On a bed in the corner of the ward lay a bearded man—a Turk—who lived in this ancient city of Konia (the Iconium of St. Paul's day). His brown face and grizzled beard were oddly framed in the white of the spotless pillow and sheets.
His face turned to the door as it opened and the matron entered. The eyes of the Turk as he lay there followed her as she walked toward one of her deft, gentle-handed assistant nurses who, in their neat uniforms with their olive-brown faces framed in dark hair, went from bed to bed tending the patients; giving medicine to a boy here, shaking up a pillow for a sick man there, taking a patient's temperature yonder. Those skilled nurses were Armenian girls. The Armenians are a Christian nation, who have been ruled by the Turks for centuries and often have been massacred by them; yet these Armenian girls were nursing the Turks in the hospital. But the matron of the hospital was not a Turk, nor an Armenian. She had come four thousand miles across the sea to heal the Turks and the Armenians in this land. She was an American.
The Turk in bed turned his eyes from the nurses to a picture on the wall. A frown came on his face. He began to mutter angry words into his beard.
As a Turk he had always been taught, even as a little boy, that the great Prophet Mohammed had told them they must have no pictures of prophets, and he knew from what he had heard that the picture on the wall showed the face of a prophet. It was a picture of a man with a kind, strong face, dressed in garments of the lands of the East, and wearing a short beard. He was stooping down healing a little child. It was our Lord Jesus Christ the Great Physician.

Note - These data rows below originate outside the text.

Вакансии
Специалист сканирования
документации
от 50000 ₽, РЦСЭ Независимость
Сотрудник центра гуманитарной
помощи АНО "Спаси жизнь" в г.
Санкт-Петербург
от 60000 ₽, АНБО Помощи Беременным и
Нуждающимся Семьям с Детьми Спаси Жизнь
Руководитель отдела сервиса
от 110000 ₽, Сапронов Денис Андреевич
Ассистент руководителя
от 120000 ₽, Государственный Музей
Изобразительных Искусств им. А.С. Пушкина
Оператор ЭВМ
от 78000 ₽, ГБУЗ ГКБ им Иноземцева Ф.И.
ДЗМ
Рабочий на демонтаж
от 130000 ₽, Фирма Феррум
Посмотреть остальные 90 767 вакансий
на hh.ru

As Miss Cushman—for that was the name of the matron—moved toward his bed, the Turk burst into angry speech.
"Have that picture taken down," he said roughly, pointing to it. She turned to look at the picture and then back at him, and said words like these: "No, that is the picture of Jesus, the great Doctor who lived long ago and taught the people that God is Love. It is because He taught that, and has called me to follow in His steps, that I am here to help to heal you."
But the Turk, who was not used to having women disobey his commands, again ordered angrily that the picture should be taken down. But the American missionary-nurse said gently, but firmly: "No, the picture must stay there to remind us of Jesus. If you cannot endure to see the picture there, then if you wish you may leave the hospital, of course."
And so she passed on. The Turk lay in his bed and thought it over. He wished to get well. If the doctors in this hospital—Dr. Dodd and Dr. Post—did not attend him, and if the nurses did not give him his medicine, he would not. He therefore decided to make no more fuss about the picture. So he lay looking at it, and was rather surprised to find in a few days that he liked to see it there, and that he wanted to hear more and more about the great Prophet-Doctor, Jesus.
Then he had another tussle of wills with Miss Cushman, the white nurse from across the seas. It came about in this way. Women who are Mohammedans keep their faces veiled, but the Armenian Christian nurses had their faces uncovered.
"Surely they are shameless women," he thought in his heart. "And they are Armenians too—Christian infidels!" So he began to treat them rudely. But the white nurse would not stand that.